Brion Vibber <brion@...> writes:
Sounds great to me.
See extensions/ConfirmEdit in CVS for my half-done captcha system; it's got a
little thingy for extracting added URLs from an edit.
Brion, thanks! - I checked our your code, and I believe it's takes care of
all
the functionality except posting the urls and a timestamp into something. For
the sake of simplicity, I'm think of just appending it to a text file - sound
okay to you? And I'd really love to test it on a large wiki to get a nice BIG
dataset rather quickly - like on EN... is this the right place to get something
like that approved?
And Michael Keppler <Michael.Keppler@...> writes:
Александр Сигачёв schrieb:
Image edit war about link. Or text of article was
deleted by vandal,
and someone want to revert change, but in text were links.
To avoid that you could store the pairs of (article, embedded url) from
changed articles with URLs, not only the plain URLs.
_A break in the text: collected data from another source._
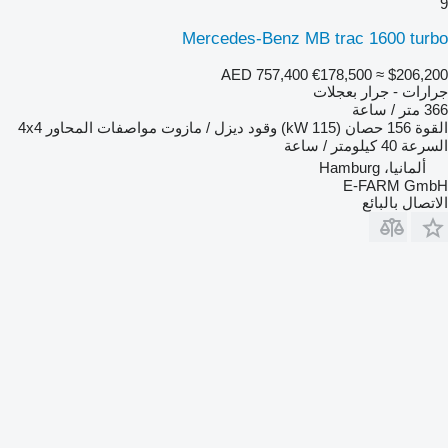
9
Mercedes-Benz MB trac 1600 turbo
AED 757,400
€178,500
≈ $206,200
جرارات - جرار بعجلات
366 متر / ساعة
القوة
156 حصان (115 kW)
وقود
ديزل / مازوت
مواصفات المحاور
4x4
السرعة
40 كيلومتر / ساعة
ألمانيا، Hamburg
E-FARM GmbH
الاتصال بالبائع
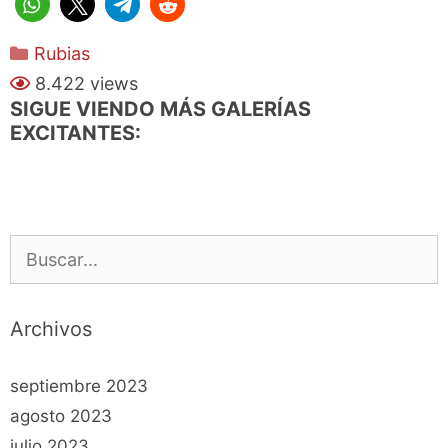
Categorías
Rubias
8.422 views
SIGUE VIENDO MÁS GALERÍAS
EXCITANTES:
Buscar:
Archivos
septiembre 2023
agosto 2023
julio 2023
With the list of URLs you can then avoid the mass spamming of a single
URL into thousands of articles (as described before), but with the list
of pairs from changed articles with their URLs you can then override
this decision and allow adding/deleting an URL from an article, where
that same URL has been added/deleted/edited in the same article during
the last 24 hours (or whatever time span is used for the black list
algorithm).
Beautiful suggestion Michael, and that would allow for a finer analysis of
behaviour too. So we'd collect three data points, the url, the wiki page being
edited, and the datetime. After a short while, say a week, I'd compile the data
into a histogram (might have to do one histogram per time period, haven't
finished thinking about this) showing the frequency of urls appearing in
*different* articles in a time period, and then start seeing how many of the
urls that appear frequently were spam (easy enough - look at the page itself).
Best Regards,
Aerik